A história de RB8 com o rap começou quando ela tinha apenas oito anos e ouvia as músicas no carro com o irmão. Na época, costumava ficava impressionada com as batidas e letras que retratavam a realidade de um grupo de pessoas.

“Ouvia no carro com meu irmão, quando tinha 8 anos, sobre a realidade cruel que Brown vivia, sem entender muito daquela vivência, só absorvendo as letras pesadas e a batida inconfundível. Até então ouvia nos bairros, nas ‘quebradas’, com pessoas que conhecia”, lembra.

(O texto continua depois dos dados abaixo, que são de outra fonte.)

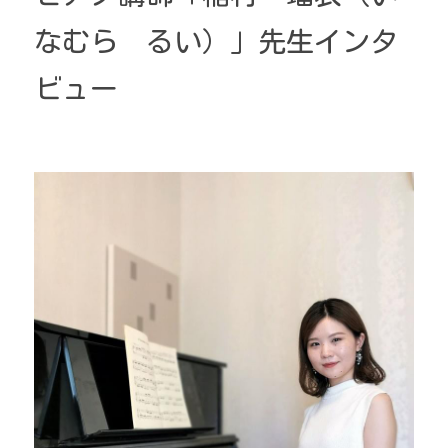
なむら　るい）」先生インタ
ビュー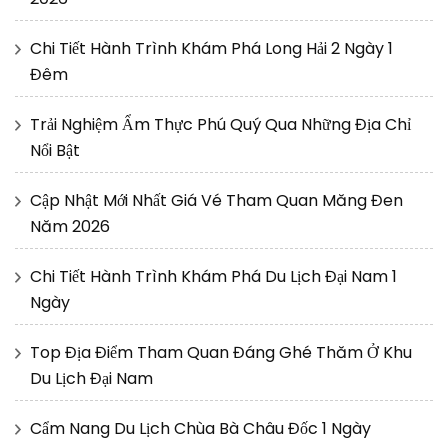
Chi Tiết Hành Trình Khám Phá Long Hải 2 Ngày 1
Đêm
Trải Nghiệm Ẩm Thực Phú Quý Qua Những Địa Chỉ
Nổi Bật
Cập Nhật Mới Nhất Giá Vé Tham Quan Măng Đen
Năm 2026
Chi Tiết Hành Trình Khám Phá Du Lịch Đại Nam 1
Ngày
Top Địa Điểm Tham Quan Đáng Ghé Thăm Ở Khu
Du Lịch Đại Nam
Cẩm Nang Du Lịch Chùa Bà Châu Đốc 1 Ngày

O primeiro contato de Roberta com batalhas de rap e a modalidade freestyle aconteceu em 2015, na “Batalha da Alencastro”, competição de rimas que também acontece na Praça Alencastro, em Cuiabá.

Foi quando ela percebeu a necessidade de mais mulheres serem inseridas no movimento do rap de Mato Grosso.

“Percebi que os espaços eram marjoritariamente masculinos. Pensei ‘por que não?’ e comecei a batalhar. Treinava com amigas próximas na época e fui ‘botando a cara’ nas batalhas onde só tinham meninos”, lembra.

A rapper, que também participou de batalhas em Campo Grande, contou que os movimentos sociais a permitiram entender as realidades retratadas no rap, assim como a história do movimento e sua importância.

“Quero fazer música para fortalecer mulheres, alertá-las sobre os abusos com base nos que vivenciei. Não foco em um assunto só, ainda estou percebendo esse processo de composição dia após dia”, conta.